Teksty oraz zdjęcia zamieszczone na tym blogu są mojego autorstwa (jeśli jest inaczej, podaję źródło), stanowią więc moją własność.
Nie wyrażam zgody na ich kopiowanie, cytowanie i rozpowszechnianie w jakiejkolwiek formie bez mojej wiedzy oraz bez podania adresu tego blogu.
(Ustawa o prawach autorskich - Dz.U. z dnia 4 lutego 1994 r., nr 24, poz. 83)

sobota, 12 lipca 2014

1.707. Leniwie

Wczoraj obejrzeliśmy z Mężem Klub dyskusyjny, który śmiało mogę polecić. Długi (dwugodzinny), oparty na faktach i naprawdę kawał dobrego kina - o pokonywaniu uprzedzeń rasowych i przeciwności losu.

Wieczorne ćwiczenia obfitowały jedynie w dwa teksty - "a teraz podnosisz się na brzuchu" (autorstwa Osobistego Trenera Personalnego) i "wkładam nogi pod kręgosłup" (tym razem cytat z samej siebie).

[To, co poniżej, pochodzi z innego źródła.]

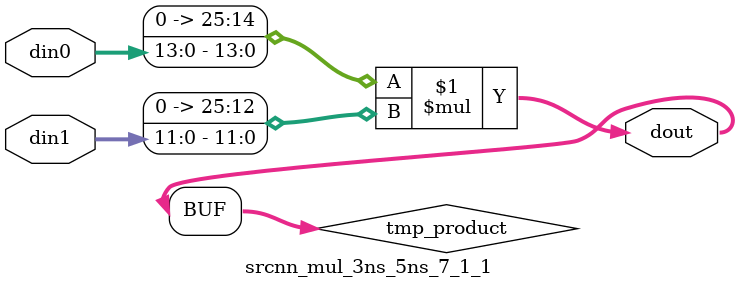
<source format=v>

`timescale 1 ns / 1 ps

  module srcnn_mul_3ns_5ns_7_1_1(din0, din1, dout);
parameter ID = 1;
parameter NUM_STAGE = 0;
parameter din0_WIDTH = 14;
parameter din1_WIDTH = 12;
parameter dout_WIDTH = 26;

input [din0_WIDTH - 1 : 0] din0; 
input [din1_WIDTH - 1 : 0] din1; 
output [dout_WIDTH - 1 : 0] dout;

wire signed [dout_WIDTH - 1 : 0] tmp_product;










assign tmp_product = $signed({1'b0, din0}) * $signed({1'b0, din1});











assign dout = tmp_product;







endmodule

</source>
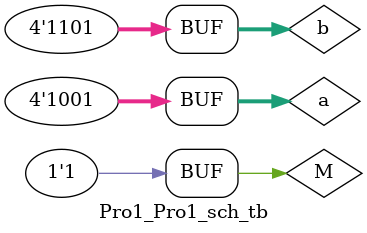
<source format=v>

`timescale 1ns / 1ps

module Pro1_Pro1_sch_tb();

// Inputs
   reg [3:0] b;
   reg [3:0] a;
   reg M;

// Output
   wire [4:0] R;
   wire sign;

// Bidirs

// Instantiate the UUT
   Pro1 UUT (
		.b(b), 
		.a(a), 
		.R(R), 
		.sign(sign), 
		.M(M)
   );
// Initialize Inputs
      initial begin		
		b = 0;
		a = 0;
		M = 0;
		#100
		b = 9;
		a = 13;
		M = 0;
		#100
		b = 9;
		a = 13;
		M = 1;
		#100
		b = 13;
		a = 9;
		M = 1;
		end
endmodule

</source>
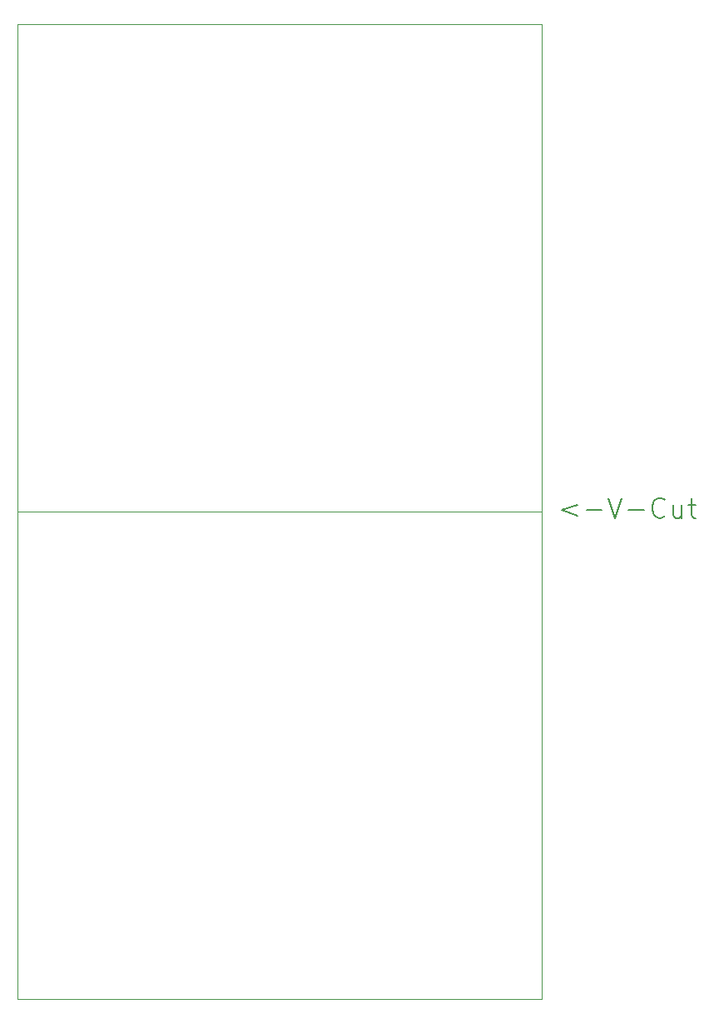
<source format=gbr>
G04 #@! TF.GenerationSoftware,KiCad,Pcbnew,8.0.2*
G04 #@! TF.CreationDate,2024-05-23T02:02:48+09:00*
G04 #@! TF.ProjectId,5way_lcd_interface,35776179-5f6c-4636-945f-696e74657266,1.0*
G04 #@! TF.SameCoordinates,Original*
G04 #@! TF.FileFunction,Profile,NP*
%FSLAX46Y46*%
G04 Gerber Fmt 4.6, Leading zero omitted, Abs format (unit mm)*
G04 Created by KiCad (PCBNEW 8.0.2) date 2024-05-23 02:02:48*
%MOMM*%
%LPD*%
G01*
G04 APERTURE LIST*
%ADD10C,0.150000*%
G04 #@! TA.AperFunction,Profile*
%ADD11C,0.050000*%
G04 #@! TD*
G04 #@! TA.AperFunction,Profile*
%ADD12C,0.101600*%
G04 #@! TD*
G04 APERTURE END LIST*
D10*
X161083884Y-102122455D02*
X159535693Y-102703026D01*
X159535693Y-102703026D02*
X161083884Y-103283598D01*
X162051503Y-102703026D02*
X163599694Y-102703026D01*
X164277027Y-101445121D02*
X164954361Y-103477121D01*
X164954361Y-103477121D02*
X165631694Y-101445121D01*
X166309027Y-102703026D02*
X167857218Y-102703026D01*
X169985980Y-103283598D02*
X169889218Y-103380360D01*
X169889218Y-103380360D02*
X169598932Y-103477121D01*
X169598932Y-103477121D02*
X169405408Y-103477121D01*
X169405408Y-103477121D02*
X169115123Y-103380360D01*
X169115123Y-103380360D02*
X168921599Y-103186836D01*
X168921599Y-103186836D02*
X168824837Y-102993312D01*
X168824837Y-102993312D02*
X168728075Y-102606264D01*
X168728075Y-102606264D02*
X168728075Y-102315979D01*
X168728075Y-102315979D02*
X168824837Y-101928931D01*
X168824837Y-101928931D02*
X168921599Y-101735407D01*
X168921599Y-101735407D02*
X169115123Y-101541883D01*
X169115123Y-101541883D02*
X169405408Y-101445121D01*
X169405408Y-101445121D02*
X169598932Y-101445121D01*
X169598932Y-101445121D02*
X169889218Y-101541883D01*
X169889218Y-101541883D02*
X169985980Y-101638645D01*
X171727694Y-102122455D02*
X171727694Y-103477121D01*
X170856837Y-102122455D02*
X170856837Y-103186836D01*
X170856837Y-103186836D02*
X170953599Y-103380360D01*
X170953599Y-103380360D02*
X171147123Y-103477121D01*
X171147123Y-103477121D02*
X171437408Y-103477121D01*
X171437408Y-103477121D02*
X171630932Y-103380360D01*
X171630932Y-103380360D02*
X171727694Y-103283598D01*
X172405027Y-102122455D02*
X173179123Y-102122455D01*
X172695313Y-101445121D02*
X172695313Y-103186836D01*
X172695313Y-103186836D02*
X172792075Y-103380360D01*
X172792075Y-103380360D02*
X172985599Y-103477121D01*
X172985599Y-103477121D02*
X173179123Y-103477121D01*
D11*
X104140000Y-152400000D02*
X157480000Y-152400000D01*
X157480000Y-53340000D02*
X157480000Y-152400000D01*
X104140000Y-152400000D02*
X104140000Y-53340000D01*
X104140000Y-53340000D02*
X157480000Y-53340000D01*
D12*
X104140000Y-102870000D02*
X157480000Y-102870000D01*
M02*

</source>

Sobota, a za oknem chmury, coś tam pada, przestaje, siąpi, kropi i chyba raczej tak już będzie przez cały dzień. Przynajmniej według kilku prognoz pogody.

Rozpieszczamy się zatem kulinarnymi drobiazgami, dogadzając sobie wzajemnie - kawa i pomarańczowa galaretka dla Dyrektora Wykonawczego w zamian za koktajl morelowy oraz borówkowy dla mnie.